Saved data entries
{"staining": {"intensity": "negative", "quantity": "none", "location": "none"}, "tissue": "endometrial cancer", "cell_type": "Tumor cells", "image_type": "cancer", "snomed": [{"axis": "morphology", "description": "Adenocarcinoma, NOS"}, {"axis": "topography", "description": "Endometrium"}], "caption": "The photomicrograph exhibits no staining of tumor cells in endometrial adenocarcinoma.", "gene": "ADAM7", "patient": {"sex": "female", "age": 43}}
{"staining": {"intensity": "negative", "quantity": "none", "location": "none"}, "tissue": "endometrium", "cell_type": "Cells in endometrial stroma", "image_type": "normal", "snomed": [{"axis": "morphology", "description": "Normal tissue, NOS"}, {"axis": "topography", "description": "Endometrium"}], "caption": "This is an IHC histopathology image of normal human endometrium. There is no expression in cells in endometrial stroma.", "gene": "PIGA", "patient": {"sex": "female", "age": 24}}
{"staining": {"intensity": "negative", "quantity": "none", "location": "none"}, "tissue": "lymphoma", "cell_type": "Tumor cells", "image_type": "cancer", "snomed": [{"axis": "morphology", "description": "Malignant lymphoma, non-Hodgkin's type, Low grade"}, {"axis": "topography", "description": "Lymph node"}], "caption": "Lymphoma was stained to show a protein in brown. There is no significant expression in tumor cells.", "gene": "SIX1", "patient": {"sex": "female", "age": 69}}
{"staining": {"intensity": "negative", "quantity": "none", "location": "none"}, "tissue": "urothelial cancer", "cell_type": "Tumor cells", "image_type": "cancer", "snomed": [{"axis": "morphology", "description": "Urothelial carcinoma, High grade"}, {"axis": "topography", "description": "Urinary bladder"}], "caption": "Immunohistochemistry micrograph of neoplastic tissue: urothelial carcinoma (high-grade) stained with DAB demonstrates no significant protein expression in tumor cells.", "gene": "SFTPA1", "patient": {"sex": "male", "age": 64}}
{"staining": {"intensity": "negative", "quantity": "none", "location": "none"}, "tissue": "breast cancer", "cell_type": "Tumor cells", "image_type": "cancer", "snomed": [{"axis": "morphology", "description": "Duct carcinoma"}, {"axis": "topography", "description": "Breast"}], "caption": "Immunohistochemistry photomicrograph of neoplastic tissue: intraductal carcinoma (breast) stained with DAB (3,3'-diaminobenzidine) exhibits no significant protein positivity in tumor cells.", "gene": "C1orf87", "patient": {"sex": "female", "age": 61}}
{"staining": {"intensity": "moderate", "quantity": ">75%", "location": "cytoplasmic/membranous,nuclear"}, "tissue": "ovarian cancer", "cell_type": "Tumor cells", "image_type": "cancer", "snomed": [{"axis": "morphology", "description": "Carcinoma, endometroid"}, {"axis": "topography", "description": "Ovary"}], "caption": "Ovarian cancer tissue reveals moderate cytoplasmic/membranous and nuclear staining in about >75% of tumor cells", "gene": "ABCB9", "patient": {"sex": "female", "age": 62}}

TASK GOAL: When you reach the end of the data, write every line out again verbatim.

EXERCISE OUTPUT:
{"staining": {"intensity": "negative", "quantity": "none", "location": "none"}, "tissue": "endometrial cancer", "cell_type": "Tumor cells", "image_type": "cancer", "snomed": [{"axis": "morphology", "description": "Adenocarcinoma, NOS"}, {"axis": "topography", "description": "Endometrium"}], "caption": "The photomicrograph exhibits no staining of tumor cells in endometrial adenocarcinoma.", "gene": "ADAM7", "patient": {"sex": "female", "age": 43}}
{"staining": {"intensity": "negative", "quantity": "none", "location": "none"}, "tissue": "endometrium", "cell_type": "Cells in endometrial stroma", "image_type": "normal", "snomed": [{"axis": "morphology", "description": "Normal tissue, NOS"}, {"axis": "topography", "description": "Endometrium"}], "caption": "This is an IHC histopathology image of normal human endometrium. There is no expression in cells in endometrial stroma.", "gene": "PIGA", "patient": {"sex": "female", "age": 24}}
{"staining": {"intensity": "negative", "quantity": "none", "location": "none"}, "tissue": "lymphoma", "cell_type": "Tumor cells", "image_type": "cancer", "snomed": [{"axis": "morphology", "description": "Malignant lymphoma, non-Hodgkin's type, Low grade"}, {"axis": "topography", "description": "Lymph node"}], "caption": "Lymphoma was stained to show a protein in brown. There is no significant expression in tumor cells.", "gene": "SIX1", "patient": {"sex": "female", "age": 69}}
{"staining": {"intensity": "negative", "quantity": "none", "location": "none"}, "tissue": "urothelial cancer", "cell_type": "Tumor cells", "image_type": "cancer", "snomed": [{"axis": "morphology", "description": "Urothelial carcinoma, High grade"}, {"axis": "topography", "description": "Urinary bladder"}], "caption": "Immunohistochemistry micrograph of neoplastic tissue: urothelial carcinoma (high-grade) stained with DAB demonstrates no significant protein expression in tumor cells.", "gene": "SFTPA1", "patient": {"sex": "male", "age": 64}}
{"staining": {"intensity": "negative", "quantity": "none", "location": "none"}, "tissue": "breast cancer", "cell_type": "Tumor cells", "image_type": "cancer", "snomed": [{"axis": "morphology", "description": "Duct carcinoma"}, {"axis": "topography", "description": "Breast"}], "caption": "Immunohistochemistry photomicrograph of neoplastic tissue: intraductal carcinoma (breast) stained with DAB (3,3'-diaminobenzidine) exhibits no significant protein positivity in tumor cells.", "gene": "C1orf87", "patient": {"sex": "female", "age": 61}}
{"staining": {"intensity": "moderate", "quantity": ">75%", "location": "cytoplasmic/membranous,nuclear"}, "tissue": "ovarian cancer", "cell_type": "Tumor cells", "image_type": "cancer", "snomed": [{"axis": "morphology", "description": "Carcinoma, endometroid"}, {"axis": "topography", "description": "Ovary"}], "caption": "Ovarian cancer tissue reveals moderate cytoplasmic/membranous and nuclear staining in about >75% of tumor cells", "gene": "ABCB9", "patient": {"sex": "female", "age": 62}}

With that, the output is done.